Charge-coupled devices (CCD) depend on closely spaced clock lines for acceptable operation. The larger the gap between adjacent clock lines the lower the maximum operating frequency will be. Equivalently, the larger the gap, the lower will be the charge transfer efficiency at a given frequency.

Attainment of maximum charge transfer efficiency at high frequencies is the objective of CCD design. A method has been described of making the clock line gap controllably narrow, thereby attaining the objective [*]. The polysilicon process theredescribed has difficulties in producing delineated polysilicon clock lines. This is because photoresist will float off the polysilicon surface during a conventional wet chemical etch. Employment of an oxide etch mask to etch the polysilicon leads to oxide overhangs of dimension equal to the polysilicon etch bias. These overhangs shadow the deposition of aluminum, yielding uncontrollably wide gaps between clock lines.

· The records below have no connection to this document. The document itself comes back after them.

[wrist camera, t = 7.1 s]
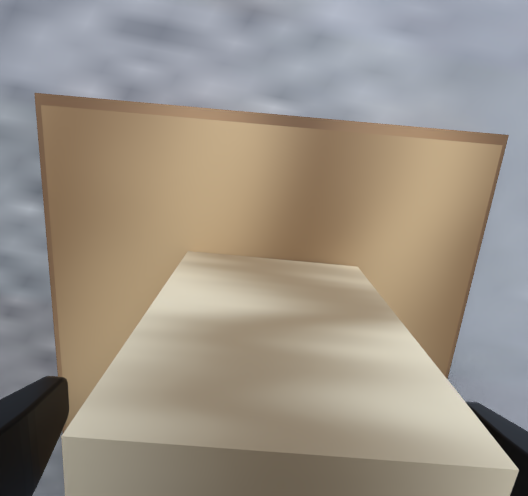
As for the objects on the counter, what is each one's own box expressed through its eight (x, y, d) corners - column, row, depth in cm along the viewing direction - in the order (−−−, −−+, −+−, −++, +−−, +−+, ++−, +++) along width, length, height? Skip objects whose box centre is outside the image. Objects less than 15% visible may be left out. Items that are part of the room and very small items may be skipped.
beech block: (357, 266, 11) (518, 469, 4) (332, 409, 12) (421, 738, 5) (187, 251, 11) (61, 435, 4) (181, 397, 12) (79, 722, 5)
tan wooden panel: (473, 136, 12) (516, 134, 10) (400, 456, 15) (422, 500, 14) (66, 100, 11) (27, 91, 9) (87, 444, 15) (62, 488, 13)
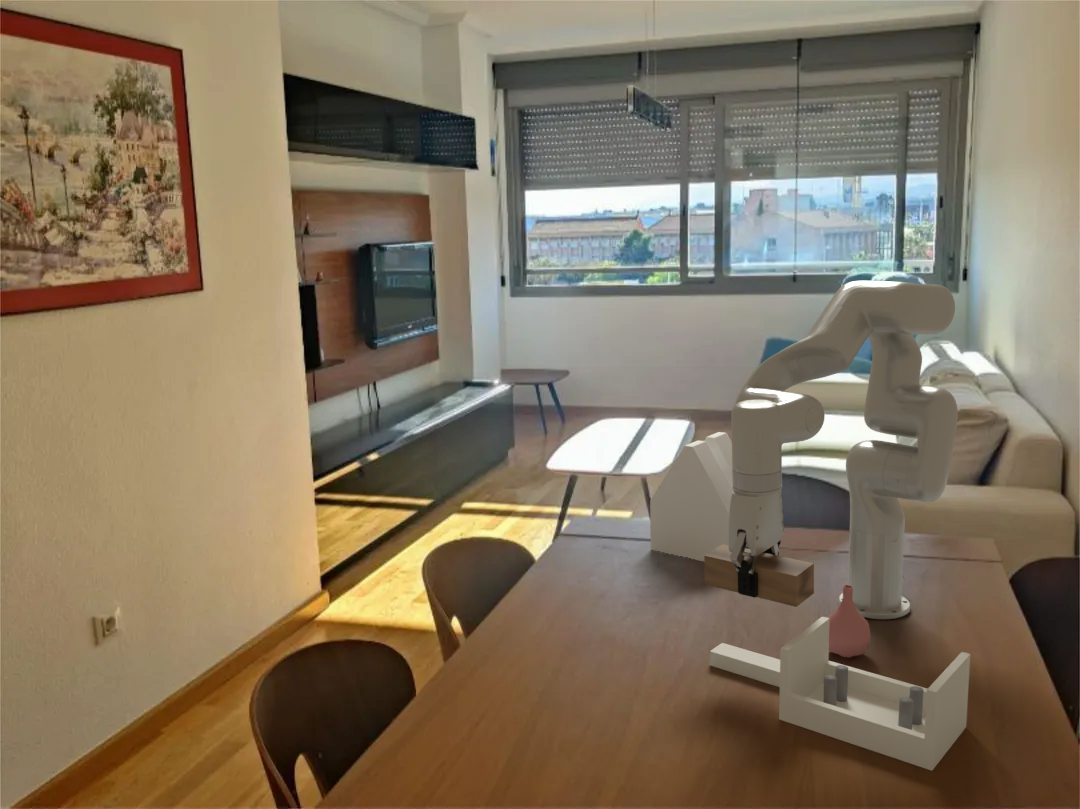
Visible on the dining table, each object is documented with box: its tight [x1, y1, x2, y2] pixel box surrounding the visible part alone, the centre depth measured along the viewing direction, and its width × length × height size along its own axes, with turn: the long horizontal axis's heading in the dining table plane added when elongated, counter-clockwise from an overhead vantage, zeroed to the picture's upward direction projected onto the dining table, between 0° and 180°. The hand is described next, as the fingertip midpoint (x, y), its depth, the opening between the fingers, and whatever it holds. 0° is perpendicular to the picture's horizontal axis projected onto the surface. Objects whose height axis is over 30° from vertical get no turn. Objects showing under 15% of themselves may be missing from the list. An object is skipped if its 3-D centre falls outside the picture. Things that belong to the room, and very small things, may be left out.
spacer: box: [709, 642, 780, 688], centre depth 157 cm, size 4×14×2 cm, turn 50°
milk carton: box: [649, 431, 751, 562], centre depth 213 cm, size 19×15×25 cm
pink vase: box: [826, 584, 872, 658], centre depth 161 cm, size 8×8×12 cm
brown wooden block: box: [704, 544, 815, 608], centre depth 154 cm, size 6×16×5 cm, turn 49°
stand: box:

This problem is overcome by using reactive ion etching of the polysilicon layer rather than wet etching. In this case, the photoresist can be employed directly on the polysilicon surface with impurity. There is no shadowing effect of the photoresist because it is stripped before metal evaporation. After the photoresist strip, the polysilicon is oxidized as in the reference and the gap between aluminum and polysilicon clock...